B Unicode Character Code Assignments

This appendix offers an introduction to Unicode character assignments. This appendix contains:

Unicode Code Ranges
UTF-16 Encoding
UTF-8 Encoding

Unicode Code Ranges

Table B-1 contains code ranges that have been allocated in Unicode for UTF-16 character codes.

Table B-1 Unicode Character Code Ranges for UTF-16 Character Codes

Types of Characters	First 16 Bits	Second 16 Bits
ASCII	0000-007F	-
European (except ASCII), Arabic, Hebrew	0080-07FF	-
Iindic, Thai, certain symbols (such as the euro symbol), Chinese, Japanese, Korean	0800-0FFF 1000 - CFFF D000 - D7FF F900 - FFFF	-
Private Use Area #1	E000 - EFFF F000 - F8FF	-
Supplementary characters: Additional Chinese, Japanese, and Korean characters; historic characters; musical symbols; mathematical symbols	D800 - D8BF D8CO - DABF DAC0 - DB7F	DC00 - DFFF DC00 - DFFF DC00 - DFFF
Private Use Area #2	DB80 - DBBF DBC0 - DBFF	DC00 - DFFF DC00 - DFFF

Table B-2 contains code ranges that have been allocated in Unicode for UTF-8 character codes.

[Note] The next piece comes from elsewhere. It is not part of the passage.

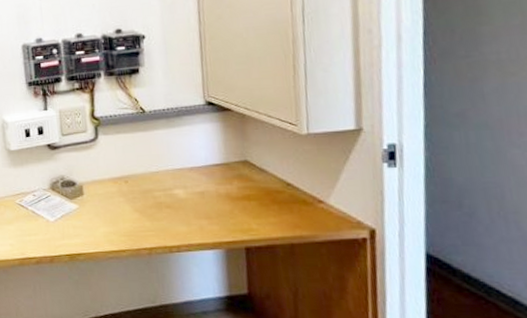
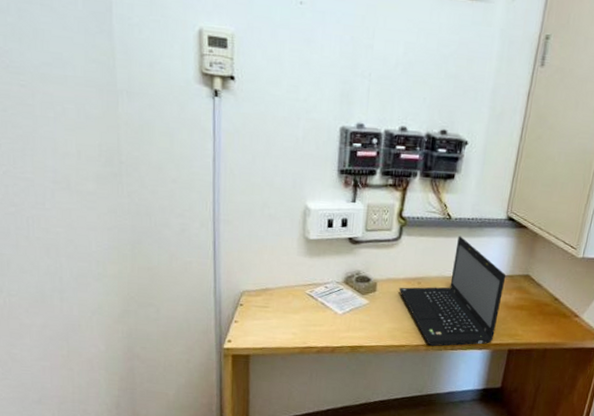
laptop: none [106,128,225,250] -> present [399,236,506,347]

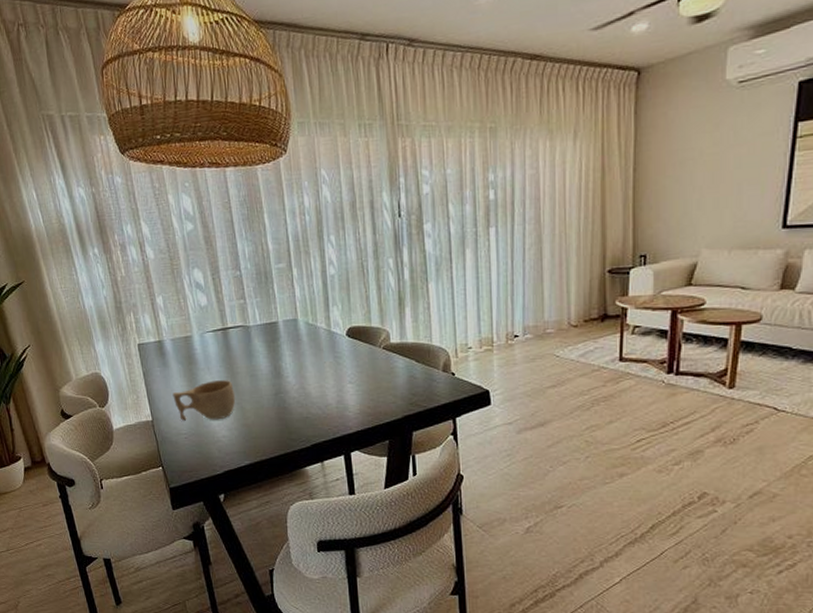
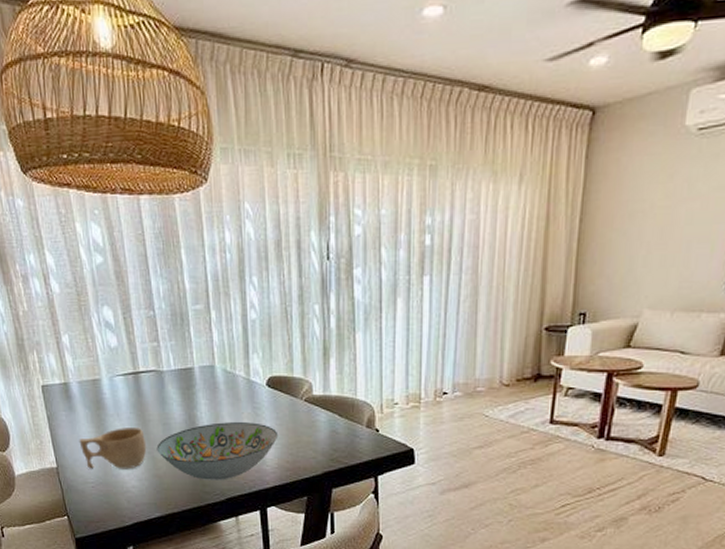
decorative bowl: none [245,371,360,428] -> present [156,422,279,480]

Table B-2 Unicode Character Code Ranges for UTF-8 Character Codes

Types of Characters	First Byte	Second Byte	Third Byte	Fourth Byte
ASCII	00 - 7F	-	-	-
European (except ASCII), Arabic, Hebrew	C2 - DF	80 - BF	-	-
Indic, Thai, certain symbols (such as the euro symbol), Chinese, Japanese, Korean	E0 E1 - EC ED EF	A0 - BF 80 - BF 80 - 9F A4 - BF	80 - BF 80 - BF 80 - BF 80 - BF	-
Private Use Area #1	EE EF	80 - BF 80 - A3	80 - BF 80 - BF	-
Supplementary characters: Additional Chinese, Japanese, and Korean characters; historic characters; musical symbols; mathematical symbols	F0 F1 - F2 F3	90 - BF 80 - BF 80 - AF	80 - BF 80 - BF 80 - BF	80 - BF 80 - BF 80 - BF
Private Use Area #2	F3 F4	B0 - BF 80 - 8F	80 - BF 80 - BF	80 - BF 80 - BF

Note:

Blank spaces represent nonapplicable code assignments. Character codes are shown in hexadecimal representation.

UTF-16 Encoding

As shown in Table B-1, UTF-16 character codes for some characters (Additional Chinese/Japanese/Korean characters and Private Use Area #2) are represented in two units of 16-bits. These are supplementary characters. A supplementary character consists of two 16-bit values. The first 16-bit value is encoded in the range from 0xD800 to 0xDBFF. The second 16-bit value is encoded in the range from 0xDC00 to 0xDFFF. With supplementary characters, UTF-16 character codes can represent more than one million characters. Without supplementary characters, only 65,536 characters can be represented. Oracle's AL16UTF16 character set supports supplementary characters.

UTF-8 Encoding

The UTF-8 character codes in Table B-2 show that the following conditions are true:

ASCII characters use 1 byte
European (except ASCII), Arabic, and Hebrew characters require 2 bytes
Indic, Thai, Chinese, Japanese, and Korean characters as well as certain symbols such as the euro symbol require 3 bytes
Characters in the Private Use Area #1 require 3 bytes
Supplementary characters require 4 bytes
Characters in the Private Use Area #2 require 4 bytes

Oracle's AL32UTF8 character set supports 1-byte, 2-byte, 3-byte, and 4-byte values. Oracle's UTF8 character set supports 1-byte, 2-byte, and 3-byte values, but not 4-byte values.